Desde 2008, a economia global entrou no que os analistas da Global Macro Investor chamam de Era da Liquidez. De acordo com O Código do Tudo, esse novo ambiente pode ser melhor compreendido por meio de uma equação simples:

Crescimento do PIB = crescimento populacional + crescimento da produtividade + crescimento da dívida.

À medida que o crescimento populacional desacelera e a produtividade estagna, a expansão da dívida tornou-se o principal impulsionador do PIB. Para sustentar essa dívida, os governos e os bancos centrais injetam liquidez no sistema financeiro por meio da flexibilização quantitativa, dos gastos fiscais e da expansão do balanço patrimonial.

O resultado é uma mudança estrutural: os mercados se tornaram impulsionado pela liquidez, e não orientados pela produtividade. Ações, títulos, imóveis e até mesmo Bitcoin agora sobem e descem em sincronia, de acordo com as variações na liquidez global.

Esse quadro tornou-se rapidamente um dos modelos macroeconômicos mais discutidos para a compreensão de Os ciclos de preço do Bitcoin e a dinâmica geral dos mercados financeiros.

Vídeo: Por que a liquidez impulsiona os ciclos de mercado

O breve vídeo a seguir apresenta uma análise concisa do Everything Code, explicando como a liquidez, a dinâmica da dívida e as condições macroeconômicas influenciam os ciclos de mercado do Bitcoin, das criptomoedas e dos ativos tradicionais.

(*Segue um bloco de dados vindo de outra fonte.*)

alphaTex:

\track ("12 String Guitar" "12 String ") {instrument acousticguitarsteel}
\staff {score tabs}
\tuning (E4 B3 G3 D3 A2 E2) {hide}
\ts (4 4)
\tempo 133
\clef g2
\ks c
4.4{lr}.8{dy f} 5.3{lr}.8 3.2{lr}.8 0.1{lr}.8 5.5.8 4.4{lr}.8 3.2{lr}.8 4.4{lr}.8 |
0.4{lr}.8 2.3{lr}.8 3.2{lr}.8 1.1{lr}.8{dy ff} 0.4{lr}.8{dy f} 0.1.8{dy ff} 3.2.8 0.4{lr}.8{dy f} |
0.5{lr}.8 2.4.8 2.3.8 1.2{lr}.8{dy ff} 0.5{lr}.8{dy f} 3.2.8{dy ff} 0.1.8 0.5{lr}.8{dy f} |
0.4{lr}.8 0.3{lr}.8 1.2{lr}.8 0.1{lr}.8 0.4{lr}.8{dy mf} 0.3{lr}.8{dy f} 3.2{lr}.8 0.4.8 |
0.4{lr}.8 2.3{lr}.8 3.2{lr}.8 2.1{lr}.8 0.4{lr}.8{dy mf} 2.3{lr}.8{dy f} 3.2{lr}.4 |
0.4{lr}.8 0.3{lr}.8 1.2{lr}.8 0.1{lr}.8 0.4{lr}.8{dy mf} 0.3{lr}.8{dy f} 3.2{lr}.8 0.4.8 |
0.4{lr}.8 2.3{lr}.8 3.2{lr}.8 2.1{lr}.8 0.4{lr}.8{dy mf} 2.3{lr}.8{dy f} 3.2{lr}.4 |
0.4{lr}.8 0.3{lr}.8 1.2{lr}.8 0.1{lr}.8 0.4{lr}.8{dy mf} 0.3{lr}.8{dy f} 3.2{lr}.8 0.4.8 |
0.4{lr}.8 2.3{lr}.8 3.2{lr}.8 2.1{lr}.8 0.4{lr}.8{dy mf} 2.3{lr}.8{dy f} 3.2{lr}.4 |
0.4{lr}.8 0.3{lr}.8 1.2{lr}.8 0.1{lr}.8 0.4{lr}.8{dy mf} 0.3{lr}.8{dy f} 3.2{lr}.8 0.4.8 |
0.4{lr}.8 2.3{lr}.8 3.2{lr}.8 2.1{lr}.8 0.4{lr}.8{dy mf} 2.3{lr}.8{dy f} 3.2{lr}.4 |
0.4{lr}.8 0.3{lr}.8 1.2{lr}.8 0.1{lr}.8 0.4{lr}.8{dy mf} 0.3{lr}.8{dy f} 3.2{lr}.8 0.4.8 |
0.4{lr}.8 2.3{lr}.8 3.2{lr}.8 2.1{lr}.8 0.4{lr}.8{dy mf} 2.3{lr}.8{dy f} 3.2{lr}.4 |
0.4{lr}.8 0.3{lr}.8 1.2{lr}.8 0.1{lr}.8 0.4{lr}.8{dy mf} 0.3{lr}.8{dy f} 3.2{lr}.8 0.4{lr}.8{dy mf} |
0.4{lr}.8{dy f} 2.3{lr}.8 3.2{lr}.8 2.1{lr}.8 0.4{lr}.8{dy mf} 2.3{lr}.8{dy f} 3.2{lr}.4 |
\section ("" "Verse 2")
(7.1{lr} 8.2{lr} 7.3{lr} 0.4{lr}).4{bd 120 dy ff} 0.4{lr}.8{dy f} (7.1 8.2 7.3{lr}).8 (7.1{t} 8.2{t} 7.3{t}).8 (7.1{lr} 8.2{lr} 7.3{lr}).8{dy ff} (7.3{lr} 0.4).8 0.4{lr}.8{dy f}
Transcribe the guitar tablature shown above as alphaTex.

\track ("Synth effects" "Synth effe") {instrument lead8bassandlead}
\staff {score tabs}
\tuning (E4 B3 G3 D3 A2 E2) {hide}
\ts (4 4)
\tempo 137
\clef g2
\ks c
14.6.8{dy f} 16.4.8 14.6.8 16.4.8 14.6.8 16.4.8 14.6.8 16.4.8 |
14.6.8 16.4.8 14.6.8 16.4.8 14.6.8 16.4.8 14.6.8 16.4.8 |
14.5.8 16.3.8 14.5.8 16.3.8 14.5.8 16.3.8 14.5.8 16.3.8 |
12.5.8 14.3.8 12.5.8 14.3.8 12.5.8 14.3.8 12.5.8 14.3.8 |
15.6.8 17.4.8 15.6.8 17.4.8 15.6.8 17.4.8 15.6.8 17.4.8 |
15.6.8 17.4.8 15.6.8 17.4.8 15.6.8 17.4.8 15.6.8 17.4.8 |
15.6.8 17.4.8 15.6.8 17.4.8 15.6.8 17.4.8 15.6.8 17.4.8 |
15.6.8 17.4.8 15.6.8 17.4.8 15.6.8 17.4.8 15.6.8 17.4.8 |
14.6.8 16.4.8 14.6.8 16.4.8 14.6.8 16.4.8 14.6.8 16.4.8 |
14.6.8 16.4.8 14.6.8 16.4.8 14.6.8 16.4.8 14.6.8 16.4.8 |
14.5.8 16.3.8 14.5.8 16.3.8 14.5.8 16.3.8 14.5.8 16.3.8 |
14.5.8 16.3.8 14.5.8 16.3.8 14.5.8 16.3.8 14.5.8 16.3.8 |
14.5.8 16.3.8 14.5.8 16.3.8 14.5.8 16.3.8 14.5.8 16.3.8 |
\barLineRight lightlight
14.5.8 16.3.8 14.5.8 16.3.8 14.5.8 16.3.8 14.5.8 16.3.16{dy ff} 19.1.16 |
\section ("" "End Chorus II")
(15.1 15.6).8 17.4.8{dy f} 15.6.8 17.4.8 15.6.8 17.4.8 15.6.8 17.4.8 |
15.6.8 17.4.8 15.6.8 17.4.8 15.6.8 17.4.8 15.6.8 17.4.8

Como funciona o “The Everything Code”

A base do modelo é a observação de que São os fluxos de liquidez, e não os fundamentos tradicionais, que determinam o desempenho dos ativos. Raoul Pal e Julien Bittel descrevem essa dinâmica como uma cadeia preditiva:

Condições financeiras → Liquidez → ISM (ciclo econômico) → Preços dos ativos
  1. Condições financeiras (como taxas de juros, valorização do dólar e spreads de crédito) influenciam a oferta de liquidez.
  2. Liquidez, medida pelos balanços patrimoniais do banco central e pelas operações do Tesouro, impulsiona o Índice ISM de Manufatura, um indicador antecedente da atividade empresarial.
  3. Preços dos ativos - ações, títulos e criptomoeda - reagem com um certo atraso às variações no ISM e na liquidez.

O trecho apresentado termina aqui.